Little has changed in the intervening years. The winds of change and the waters of chaos continue to beat hard on the worldwide church and the people of faith. Christians are still being martyred in shocking numbers in tribal, ethnic, and religious wars around the world. At home, the church is fiercely divided around issues of authority, liturgy, sexuality, and cultural diversity, so that members to each successive leadership body such as Synods and Assemblies must arrive with feelings of foreboding as they look to the business before them with suspicious eyes, preparing to build alliances of power to bolster their respective sides. Today, the prayer of many in the church is: "Teacher, do you not care that we are perishing?"
Our private lives are not spared stress and storm as our individual little boats are tossed about by the waves of economic uncertainty and change, war, divorce, sickness, and death. Hardly a week goes by that we do not face the fearsome realities of these events, either impacting us personally or our neighbours or our friends in the church, and nightly the troublesome images of television news intrude into our homes from the larger world. "Teacher, do you not care that we are perishing?"
In Mark 4 the gospel reading for this week, Jesus calms the wind and the waves and says to the tense disciples, "Why are you afraid? Have you still no faith?" He surely intended the link between faith and fear. The opposite of faith is not doubt or unbelief; those tend to be doctrinal differences. No, the opposite of faith more often as not is fear.

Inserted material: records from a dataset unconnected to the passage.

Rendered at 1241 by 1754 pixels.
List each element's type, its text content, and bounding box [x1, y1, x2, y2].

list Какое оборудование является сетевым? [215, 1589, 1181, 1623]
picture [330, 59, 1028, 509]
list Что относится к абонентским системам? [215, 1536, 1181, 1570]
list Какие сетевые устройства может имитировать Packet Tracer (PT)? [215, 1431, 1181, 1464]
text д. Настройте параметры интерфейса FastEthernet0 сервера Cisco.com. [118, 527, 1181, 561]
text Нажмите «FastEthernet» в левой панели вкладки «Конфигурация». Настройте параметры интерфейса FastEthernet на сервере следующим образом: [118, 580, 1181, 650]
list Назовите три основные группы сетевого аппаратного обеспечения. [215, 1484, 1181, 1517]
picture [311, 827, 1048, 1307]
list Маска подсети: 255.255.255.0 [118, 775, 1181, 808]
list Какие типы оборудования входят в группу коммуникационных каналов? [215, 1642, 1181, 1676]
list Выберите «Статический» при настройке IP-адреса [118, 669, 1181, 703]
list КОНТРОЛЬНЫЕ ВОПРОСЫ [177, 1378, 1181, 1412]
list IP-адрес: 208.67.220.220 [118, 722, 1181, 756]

We fear the unknown. We fear the undiagnosed lump in the breast, or the persistent cough. We fear Swine Flu, Ross River Fever or Dengue Fever. We fear losing control of our bodies and our health because of aging. We worry about how changes in politics, technology, or the economy will influence our jobs and the income from our savings and retirement funds. Fear is like waves ever seeking to knock us off our footing -- our faith footing.
When facing fear, a priest once told people about how he could be so calm during such times. He explained that in his childhood he had very little supervision from his parents, so he spent many hours each day at the beach. Sometimes a huge breaking wave would catch him by surprise and thrust him under the water, rolling him in the sand. But he said that he learned just to relax and see the thousands of air bubbles as the fingers of God catching him up and lifting him to the surface. Now, whenever he found himself in trouble, he just relaxed and waited for the fingers of God to reach under him and lift him up."
Faith is a stance toward life. Back in the Cold War, when we were all living with the possibility of nuclear holocaust, some researchers interviewed children to see how worried they were. What they discovered was that the children with the least fear were those whose parents were active in nuclear disarmament, or who regularly attended church, or who were deeply involved in the social issues of their communities.
These parents did not feel hopeless in the face of tremendous challenges. They invested themselves in actions to change the world around them and remained optimistic that what they could contribute would make a difference. As a result, the attitudes of the parents infected the emotional and intellectual stance of their children. These children did not feel helpless as they saw parents and others doing something toward resolving problems.
"Why are you afraid? Have you still no faith?" In these rather impatient words directed to his disciples, our God through Jesus brings into focus the polarities of faith and fear. Faith is a stance of how we stand up to those things that would threaten us and how we manage our fears, and this makes all the difference. In the midst of troubles, try reaching up your hand to God and saying, "Help!" And when you reach your hand out to others around you and say, "Help!" the fingers of God will never fail to reach down and lift you into new and reassuring experiences of God's grace.